-------- ИСХОДНЫЕ ДАННЫЕ
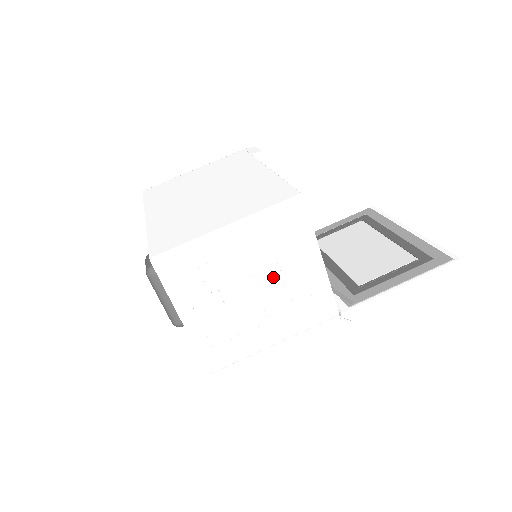
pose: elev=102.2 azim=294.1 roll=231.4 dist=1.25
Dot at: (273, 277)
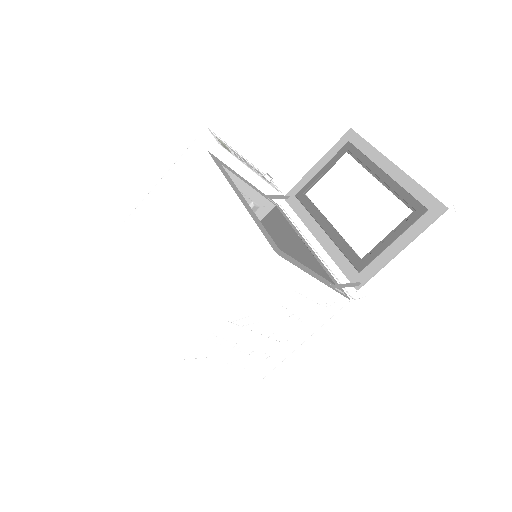
Dot at: (279, 313)
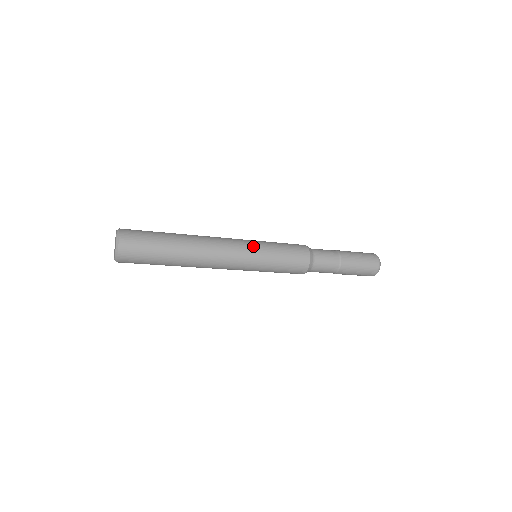
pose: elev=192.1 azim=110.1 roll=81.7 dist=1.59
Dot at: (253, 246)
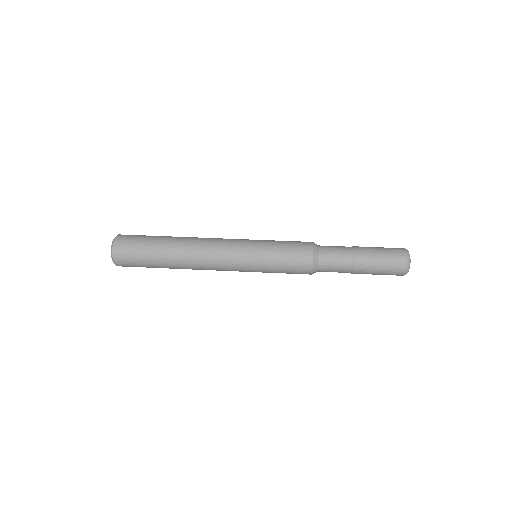
Dot at: (247, 247)
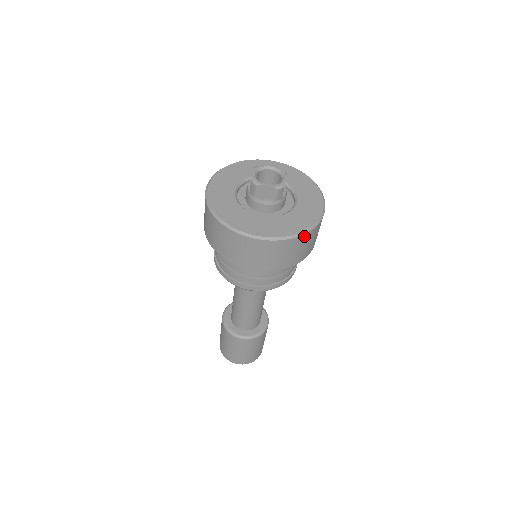
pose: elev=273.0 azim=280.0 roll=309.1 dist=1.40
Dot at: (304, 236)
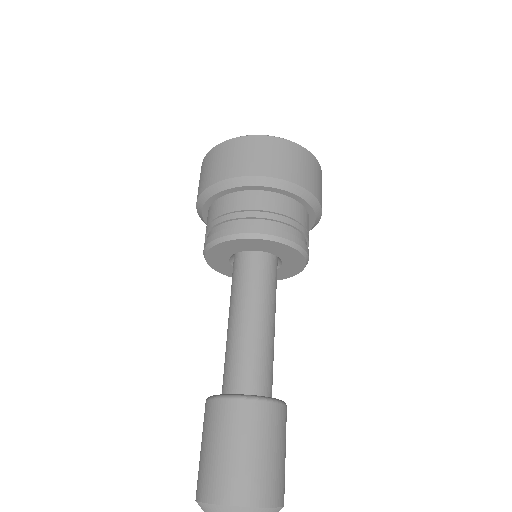
Dot at: (306, 152)
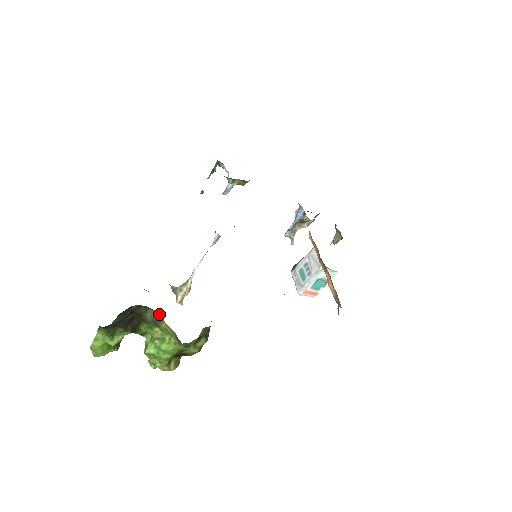
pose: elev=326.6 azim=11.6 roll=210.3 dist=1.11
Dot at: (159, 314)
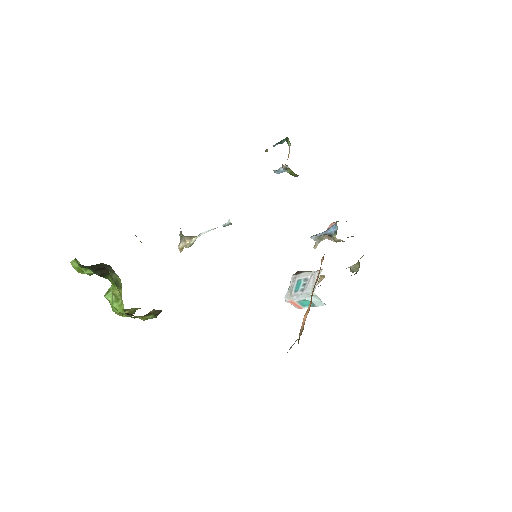
Dot at: occluded
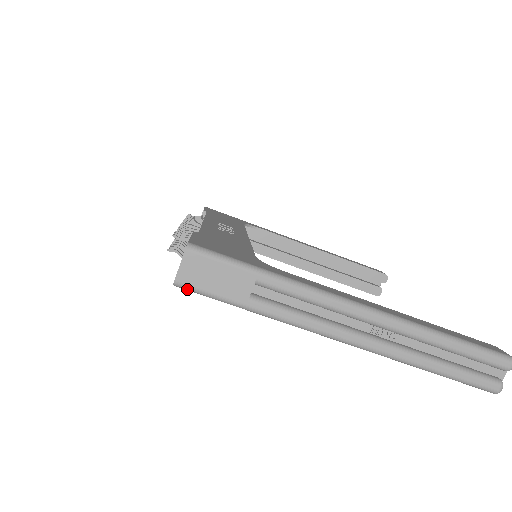
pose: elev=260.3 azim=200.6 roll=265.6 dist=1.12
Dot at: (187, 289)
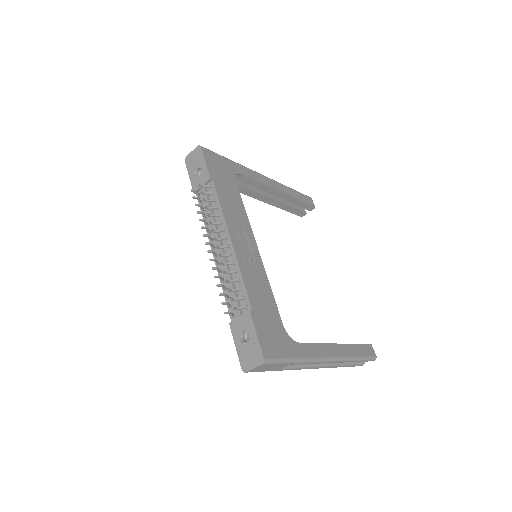
Dot at: (250, 371)
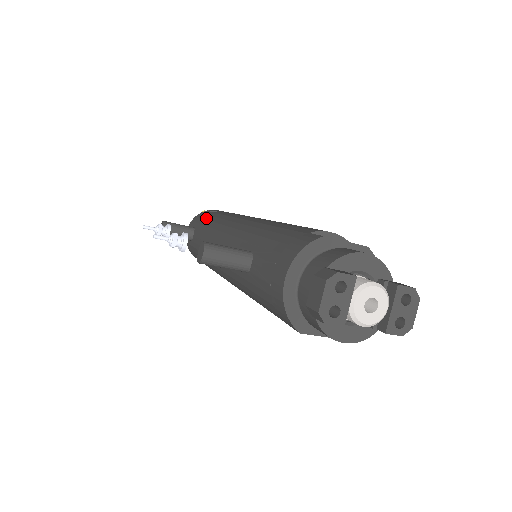
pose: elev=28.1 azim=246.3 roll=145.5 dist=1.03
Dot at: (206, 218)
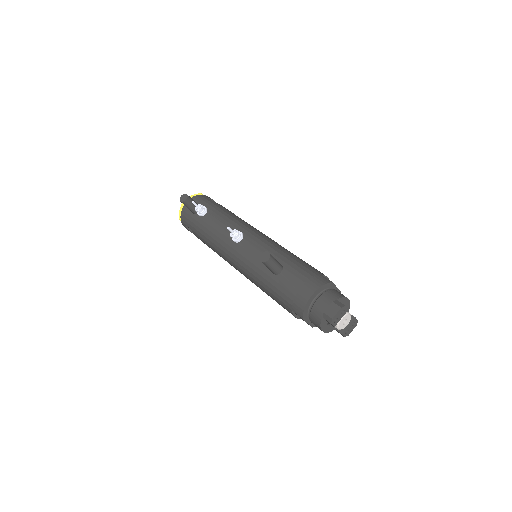
Dot at: (214, 207)
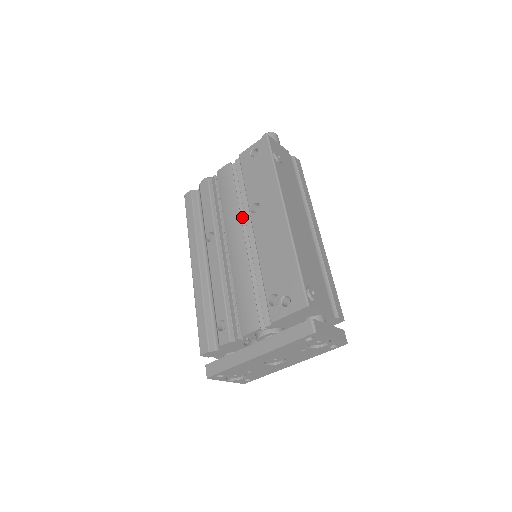
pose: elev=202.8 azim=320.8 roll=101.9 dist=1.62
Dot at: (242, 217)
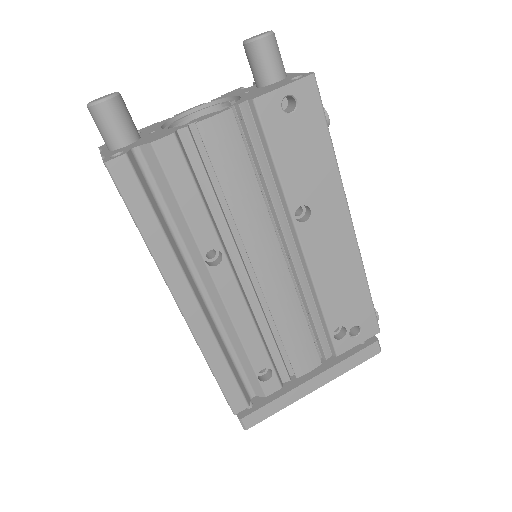
Dot at: (269, 221)
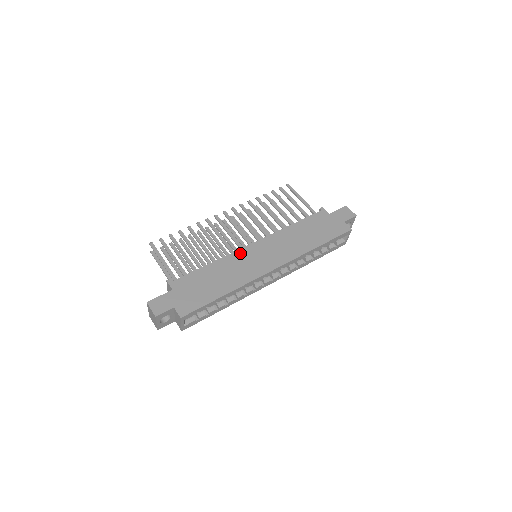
----------------
#### [ЗАДАНИЕ]
Выведите все записи, приведённые выше, строка в строку без единого изменения. Картинки в ответ не включайте.

#### [ПРАВИЛЬНЫЙ ОТВЕТ]
pose: elev=102.2 azim=294.1 roll=231.4 dist=1.25
Dot at: (273, 277)
Dot at: (279, 313)
pose: elev=192.1 azim=110.1 roll=81.7 dist=1.59
Dot at: (253, 246)
Dot at: (247, 247)
pose: elev=273.0 azim=280.0 roll=309.1 dist=1.40
Dot at: (304, 236)
Dot at: (306, 152)
pose: elev=326.6 azim=11.6 roll=210.3 dist=1.11
Dot at: (159, 314)
Dot at: occluded
pose: elev=260.3 azim=200.6 roll=265.6 dist=1.12
Dot at: (187, 289)
Dot at: (250, 371)
pose: elev=28.1 azim=246.3 roll=145.5 dist=1.03
Dot at: (206, 218)
Dot at: (214, 207)
pose: elev=202.8 azim=320.8 roll=101.9 dist=1.62
Dot at: (242, 217)
Dot at: (269, 221)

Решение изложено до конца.